67th Tigers
Banned
This sounds like a lot of free troops for a state which doesn't exactly have an overly large military for the territory that its trying to defend (In general, not in a British-American War).
Where are your sources on the locations of these troops?
The Army Lists.
You misunderstand the nature of the British military. In 1861 the British could field, including their reservists, 1 million men. There are 290,000 "auxiliary troops" (i.e. volunteers, militia and yeomanry) available in the British Isles to conduct home defence. The regular army is almost entirely available for offensive tasks abroad. By December 1854 only four line infantry battalions were left in the UK, all of whom had just returned from overseas and had to recruit back upto strength. In 1855 all of those finally deployed to either the Crimea directly or relieved another unit which went forward to the Crimea.

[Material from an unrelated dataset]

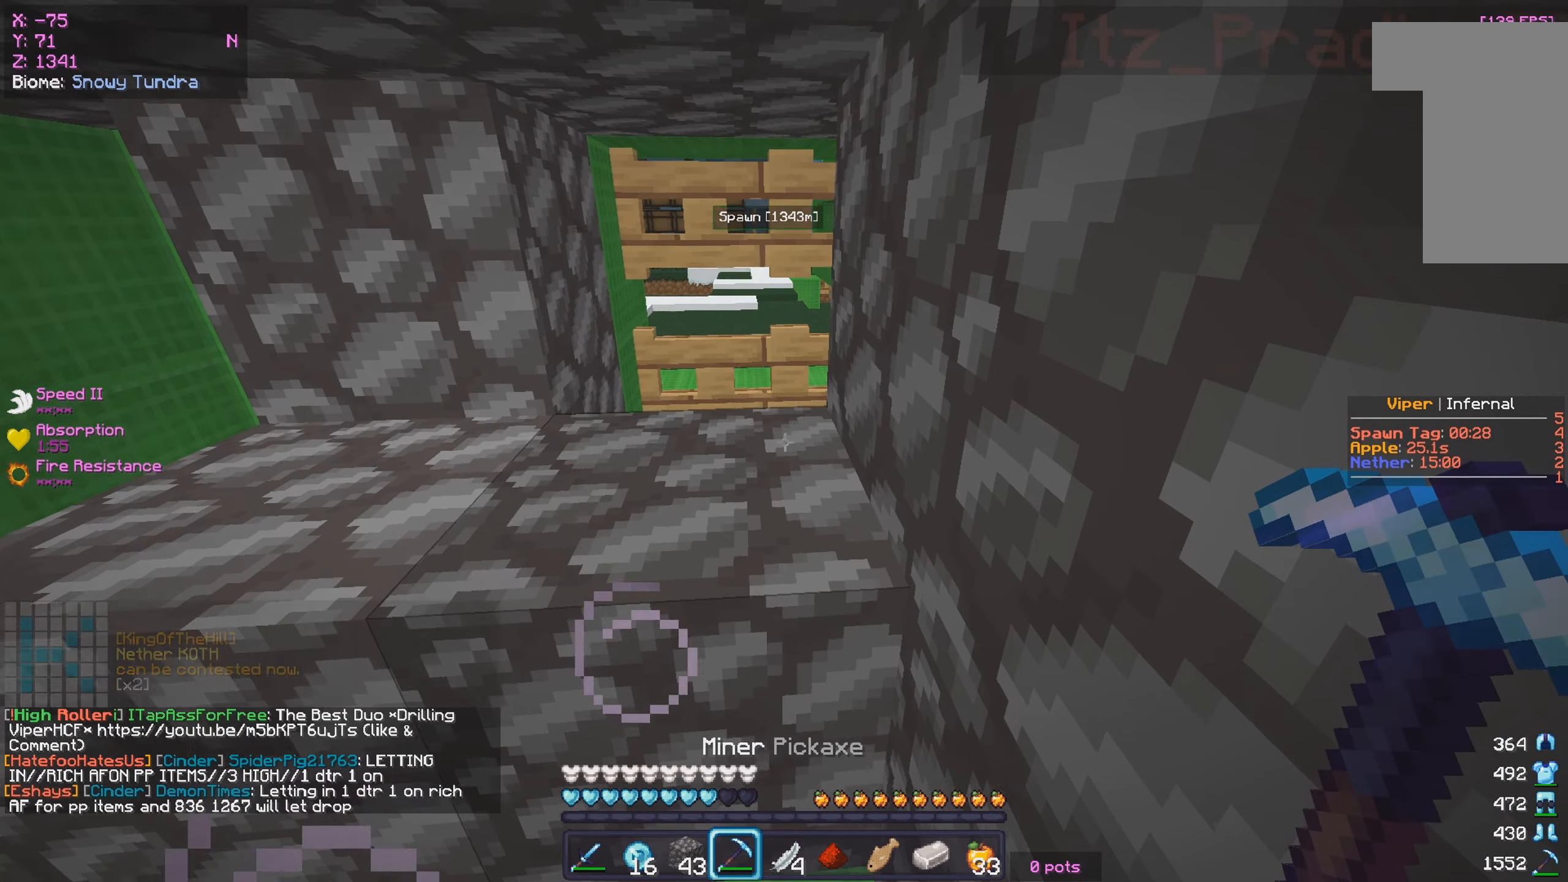
Gameplay with keyboard and mouse; each line is a JSON object with the keys and mouse buttons held at the frame after it. "events" lists presses ("down") and releases ("up") of "a", "d", "s", "w", "mouse_left" and "mouse_right" between this image and that frame as [ms after this image, input, new state], when the widget could be followed in between. "mouse_left", "mouse_right" = the "left", "right" buttons of the "mouse" list. No other keys are recorded. Fast repeated clicks can show as one long hold. Mouse movement is not recorded.
{"keys": [], "mouse": [], "events": [[133, "a", "down"], [266, "a", "up"], [316, "mouse_right", "down"], [466, "mouse_right", "up"]]}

In 1862 there were 65 regular infantry battalions at home or in theatre (minus some for home defence duties already counted below, and excluding the Royal Canadian Regt), 13 in the Mediterranean garrisons, and 2 of the 5 in South Africa can be withdrawn. That equates to 80 infantry battalions (ca. 99,000 officers and men at war establishment), far more than HMG proposed using (although several of these will be on rotations and so not really available). On peace establishment the British Army only held logistics for the deployment of 5 Army Corps (60 infantry battalions, 15 cavalry regiments, 30 artillery batteries, 10 horse artillery batteries &c.) at home. A Corps had a peacetime establishment of 16,000 R&F, so 5 Corps = 80,000 which is precisely the number HMG committed to Canada.
There are another 74 battalions (57 in the Eastern colonies, 3 in China, 3 in South Africa, 6 in New Zealand and 4 Guards battalions needed at home, excluding 9 European battalions of the HEIC which were formally incorporated into the Army in Feb '62) that would not be sent to Canada (although ca. 8 battalions would be pulled from India as the British component of an expeditionary Corps against California).
The artillery at home, the Med and in theatre has 10 horse batteries (60x 9 pdr Armstrong rifled guns), 40 field batteries (240x 12 pdr Armstrong rifled guns) and 80 garrison batteries, which may provide siege batteries (4x 40 pdr Armstrong guns) for a battering train and man fortifications. There are 20 horse, 39 field and 31 garrison batteries in India (largely still with smoothbore ordnance). To provide a 5 Corps army would take all the horse and 3/4ths the field artillery available.
The cavalry has 20 regiments at home and 11 in India. It would take 3/4ths the available regiments to provide 5 cavalry brigades for 5 Army Corps.
There are 6 Corps logistics units (Military Train battalions). 1 is deployed to the East (in 1860 supporting the expeditionary Corps to China, by 1862 they've partially redeployed to NZ). 5 are at home to support a 5 Corps overseas expeditionary force.
Of the 36 RE field companies, 32 are available at home, in the Med, SA or in theatre. 15 are required to make up the engineer complement of the expeditionary force. There is only one Corps bridging train on fixed establishment, but plans were to simply equip another 4 by converting 4 field companies.
Asking as someone without anything more precise than that the extra-European theater is where Britain generally preferred to station its regiments.
It is if this becomes a major land war - and having a hundred thousand men in Canada (referring to the regulars) sounds like a major deployment for a state that only has 347,000 total - counting the navy - in 1860.
and?
Deploying the bulk of ones disposable force to the theatre of operations does not seem odd to me.
Doable or not, either the US is a bigger or threat or the British are planning something other than defending Canada and waiting for the blockade to work.
They worked on the worst case scenario, that the US would immediately make peace with the CS and put 300,000 men against Canada. With hindsight that's not likely.
And there's no other source at all? Or is this just the easiest source?
Not without several years of lead up. The Richmond manure pits finally produced a massive supply.... in summer 1865 when it no longer was worth a damn.